Para publicitário Duda Mendonça, internet abre novas possibilidades e dá mais dinamismo à cobertura eleitoral

Luiz Antonio Ryff, iG Rio |

“Pela primeira vez o político vai ter que interagir. Porque hoje ele faz um comício, todo mundo escuta e ele fala. Ele vai para a televisão, todo mundo escuta e ele fala. Ele vai para um debate, todo mundo escuta e ele fala. No máximo um outro igual a ele rebate. Agora não. Através do twitter e de outros meios, ele vai ter que responder. Essa é uma mudança muito grande, sobretudo nas grandes cidades”.

A constatação é do publicitário Duda Mendonça, responsável pelo marketing político da campanha de Luiz Inácio Lula da Silva à Presidência em 2002. “Está todo mundo preocupado com isso. Americanos já vieram para cá, vão fazer a campanha da Dilma. O Serra está preocupado com isso, com twitter. Qual será a repercussão, não sei exatamente”.

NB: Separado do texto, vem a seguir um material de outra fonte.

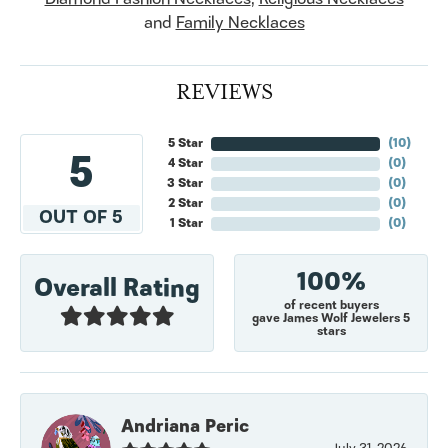
and
Family Necklaces
REVIEWS
5 Star
(
10
)
5
4 Star
(
0
)
3 Star
(
0
)
2 Star
(
0
)
OUT OF 5
1 Star
(
0
)
100%
Overall Rating
of recent buyers
gave James Wolf Jewelers 5
stars
Andriana Peric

Duda reconhece que, para a imprensa, a internet abre novas possibilidades e dá mais dinamismo à cobertura. Segundo ele, até então a imprensa repercutia fatos gerados por um debate ou por um programa das 20h. “Agora ela vai ter fatos gerados o dia inteiro”. Além disso, a internet não está submetida aos mesmos controles e limites de TV e mídia impressa. Outro ponto favorável para a internet é a conexão com o público mais jovem, mais arredio à participação eleitoral.

Ele reconhece que a importância da internet vem crescendo, mas acha que, sob alguns aspectos, ela está superavaliada. Na eleição de Barack Obama, por exemplo, ele considera que sua função foi superestimada. E diz que os eleitores de Obama podem até ter contribuído pela rede, mas o grosso do dinheiro arrecadado foi gasto mesmo em televisão.